Но Великие князья придерживались другого мнения и также, как большинство тех, с кем мне довелось говорить, считали борьбу с большевиками бессмысленным занятием. Они говорили о том, что чрезвычайно заняты. Сергей Михайлович пытался спасти и переправить в Европу банковские авуары госпожи Кшесинской, которая в сопровождении другого Великого князя, Андрея Владимировича, более года назад покинула Петербург.

За соседним столом обедала довольно пестрая компания. Спиной к нам расположился человек в кожаной тужурке авиатора, который, казалось, внимательно прислушивается к разговору. Когда он обернулся, я узнал британского агента Рейли, с которым судьба столкнула меня в Тибете и позже здесь, в Петербурге.

По выражению его лица я понял, что он тоже меня узнал. Рейли встал из-за стола и вышел в холл, а несколькими минутами позже к нам подошел официант и тихо сказал, что вышедший господин сообщает кому-то по телефону о том, что в Новом клубе сейчас находятся Великие князья и высокопоставленные военные чины. Мы не стали терять времени и поспешили покинуть клуб.

В холле я столкнулся со старым приятелем Эммануилом Нобелем, главой крупной промышленной фирмы. Он, узнав о случившемся, предложил воспользоваться его квартирой, чтобы укрыться от преследования. Я горячо поблагодарил его, и мы поспешили уйти.

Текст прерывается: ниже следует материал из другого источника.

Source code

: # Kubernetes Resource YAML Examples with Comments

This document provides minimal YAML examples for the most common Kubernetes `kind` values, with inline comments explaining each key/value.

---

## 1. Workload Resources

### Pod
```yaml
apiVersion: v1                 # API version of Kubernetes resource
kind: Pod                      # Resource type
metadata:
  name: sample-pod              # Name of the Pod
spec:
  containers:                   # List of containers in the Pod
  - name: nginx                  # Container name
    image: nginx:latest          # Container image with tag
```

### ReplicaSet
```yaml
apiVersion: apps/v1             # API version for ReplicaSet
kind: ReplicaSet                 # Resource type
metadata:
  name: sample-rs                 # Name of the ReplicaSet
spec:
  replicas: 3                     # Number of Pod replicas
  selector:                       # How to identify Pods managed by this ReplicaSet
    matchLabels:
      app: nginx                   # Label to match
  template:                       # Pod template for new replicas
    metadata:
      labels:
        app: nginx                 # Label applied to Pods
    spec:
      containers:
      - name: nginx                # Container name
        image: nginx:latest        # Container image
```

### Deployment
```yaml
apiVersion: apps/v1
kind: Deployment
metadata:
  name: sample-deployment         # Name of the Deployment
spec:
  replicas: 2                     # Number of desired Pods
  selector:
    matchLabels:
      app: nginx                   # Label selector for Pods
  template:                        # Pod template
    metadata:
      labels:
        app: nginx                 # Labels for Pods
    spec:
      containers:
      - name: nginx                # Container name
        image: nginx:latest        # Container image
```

Извозчиков рядом с клубом не оказалось, пришлось идти пешком — дом Нобеля находился на правом берегу Невы, неподалеку от клиники Виллие. Эта пешая прогулка могла кончиться печально. На Александровском мосту кто-то из бдительных прохожих крикнул: «Вон идет офицер!» — и указал на нас солдатскому патрулю с красными повязками на рукавах. Один из них снял с плеча трехлинейку с примкнутым штыком и направил ее мне в грудь. Другой — очевидно, старший, — в офицерской папахе, потребовал предъявить документы. Нобель протянул ему шведский паспорт и объяснил, что он подданный Швеции и направляется на тот берег — домой. Пока солдаты проверяли паспорт, я имел возможность собраться с мыслями и на вопрос о моих документах ответил, что только сегодня приехал из Финляндии и документы находятся в багаже на Финляндском вокзале. Старший патруля недоверчиво посмотрел на меня, но тут на набережной раздались чьи-то крики, и патруль, оставив нас, поспешил туда.